It used to be said that watching too much TV would make your eyes go square. If that remains true, then the findings of an Ofcom survey will have Brits calling their opticians.
With the country spending 2020 in a series of rolling lockdowns, UK streaming subscriptions grew by 50% to 31 million during the pandemic.
More than half of UK households (52%) have taken out a Netflix subscription – meaning its customer base exceeds that of the traditional pay-TV providers combined for the very first time.
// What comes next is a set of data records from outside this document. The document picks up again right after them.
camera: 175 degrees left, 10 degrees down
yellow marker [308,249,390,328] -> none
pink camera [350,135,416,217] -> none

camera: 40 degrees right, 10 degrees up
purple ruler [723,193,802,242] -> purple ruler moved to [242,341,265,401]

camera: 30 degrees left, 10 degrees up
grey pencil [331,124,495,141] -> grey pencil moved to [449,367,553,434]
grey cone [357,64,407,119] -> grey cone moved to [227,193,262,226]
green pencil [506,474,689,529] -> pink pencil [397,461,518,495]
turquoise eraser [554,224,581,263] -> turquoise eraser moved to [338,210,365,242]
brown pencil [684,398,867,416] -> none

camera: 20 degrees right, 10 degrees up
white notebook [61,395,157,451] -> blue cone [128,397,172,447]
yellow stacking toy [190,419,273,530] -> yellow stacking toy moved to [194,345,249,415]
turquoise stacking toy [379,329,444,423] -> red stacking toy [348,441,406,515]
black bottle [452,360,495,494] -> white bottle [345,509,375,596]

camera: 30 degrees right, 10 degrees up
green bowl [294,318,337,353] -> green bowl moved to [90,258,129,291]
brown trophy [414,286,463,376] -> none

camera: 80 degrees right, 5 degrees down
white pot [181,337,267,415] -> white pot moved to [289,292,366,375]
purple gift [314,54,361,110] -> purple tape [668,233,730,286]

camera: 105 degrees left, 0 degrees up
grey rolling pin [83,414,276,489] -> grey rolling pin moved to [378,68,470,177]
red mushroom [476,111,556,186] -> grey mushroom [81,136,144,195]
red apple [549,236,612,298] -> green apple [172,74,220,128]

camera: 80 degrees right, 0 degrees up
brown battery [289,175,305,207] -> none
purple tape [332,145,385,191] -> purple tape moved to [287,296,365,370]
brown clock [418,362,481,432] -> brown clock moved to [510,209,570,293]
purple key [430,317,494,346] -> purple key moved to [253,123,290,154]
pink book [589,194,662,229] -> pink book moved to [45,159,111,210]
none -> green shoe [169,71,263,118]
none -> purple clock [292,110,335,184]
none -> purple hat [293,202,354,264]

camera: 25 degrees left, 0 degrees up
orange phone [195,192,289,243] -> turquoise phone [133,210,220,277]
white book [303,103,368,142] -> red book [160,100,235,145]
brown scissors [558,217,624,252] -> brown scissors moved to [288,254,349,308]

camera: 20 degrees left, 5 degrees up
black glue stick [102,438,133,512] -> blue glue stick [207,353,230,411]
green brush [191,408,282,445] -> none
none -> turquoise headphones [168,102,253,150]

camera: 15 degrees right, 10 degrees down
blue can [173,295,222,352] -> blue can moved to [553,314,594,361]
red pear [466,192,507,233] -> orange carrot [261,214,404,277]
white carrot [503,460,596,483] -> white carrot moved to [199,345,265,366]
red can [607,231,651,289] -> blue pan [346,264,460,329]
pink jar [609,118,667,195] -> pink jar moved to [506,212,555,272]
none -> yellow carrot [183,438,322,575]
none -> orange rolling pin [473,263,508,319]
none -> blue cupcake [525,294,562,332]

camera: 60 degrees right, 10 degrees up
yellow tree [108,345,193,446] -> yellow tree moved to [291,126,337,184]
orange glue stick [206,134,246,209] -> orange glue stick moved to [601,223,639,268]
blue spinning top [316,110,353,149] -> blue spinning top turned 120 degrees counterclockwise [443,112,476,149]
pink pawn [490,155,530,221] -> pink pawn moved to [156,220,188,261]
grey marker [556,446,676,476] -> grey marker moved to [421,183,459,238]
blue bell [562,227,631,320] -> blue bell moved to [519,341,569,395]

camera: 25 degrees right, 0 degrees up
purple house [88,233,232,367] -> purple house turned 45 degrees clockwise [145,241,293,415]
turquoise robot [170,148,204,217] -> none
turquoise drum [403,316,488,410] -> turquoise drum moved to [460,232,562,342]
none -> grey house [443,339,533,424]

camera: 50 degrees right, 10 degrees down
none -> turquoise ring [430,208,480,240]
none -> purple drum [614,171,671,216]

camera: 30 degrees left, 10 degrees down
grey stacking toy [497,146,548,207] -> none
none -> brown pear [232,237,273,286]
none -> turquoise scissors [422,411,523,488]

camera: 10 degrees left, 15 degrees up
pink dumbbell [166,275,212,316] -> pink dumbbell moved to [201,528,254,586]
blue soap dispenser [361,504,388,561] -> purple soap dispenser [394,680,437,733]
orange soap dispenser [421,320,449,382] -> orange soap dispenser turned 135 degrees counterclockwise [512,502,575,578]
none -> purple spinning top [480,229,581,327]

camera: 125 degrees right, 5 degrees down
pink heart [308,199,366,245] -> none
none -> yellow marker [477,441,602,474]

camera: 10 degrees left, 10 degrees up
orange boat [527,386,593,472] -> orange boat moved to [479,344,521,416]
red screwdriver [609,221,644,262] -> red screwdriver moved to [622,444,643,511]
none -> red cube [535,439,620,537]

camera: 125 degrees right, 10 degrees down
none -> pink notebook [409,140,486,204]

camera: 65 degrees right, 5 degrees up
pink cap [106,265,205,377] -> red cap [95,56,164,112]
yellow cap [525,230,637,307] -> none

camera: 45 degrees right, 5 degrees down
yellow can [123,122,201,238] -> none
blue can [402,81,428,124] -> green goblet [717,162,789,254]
Three in five UK homes now subscribe to a streaming service.
The continued growth of streaming services contributed to the more than 2,000 hours of time spent watching TV and video content in 2020. That works out at a daily average of five hours and 40 minutes – 47 minutes more than in 2019.1 – driven by the one hour and 5 minutes per day spent watching streamers.
Amazon Prime video’s catalogue is the largest at over 41,000 hours, followed by Netflix at around 38,000. The combined content catalogues of All 4, BBC iPlayer, ITV Hub and My5 were narrowly short of this at 37,000 hours.
Yih-Choung Teh, Ofcom’s Group Director, Strategy and Research, said: “The pandemic undoubtedly turbo-charged viewing to streaming services, with three in five UK homes now signed up. But with subscriber growth slowing into 2021 and lockdown restrictions easing, the challenge for the likes of Netflix, Amazon and Disney will be to ensure a healthy pipeline of content and keep customers signed up.”
UK TV Viewing in 2020
The average time spent watching traditional broadcast TV each day in 2020 was 3 hours 12 minutes – nine minutes higher than in 2019. But this increase was entirely driven by people aged 45 and over.
Younger age groups continued to watch less broadcast TV in 2020; people aged 16-24, for example, only spent an hour and 17 minutes watching broadcast content – down from one hour and 21 minutes in 2019.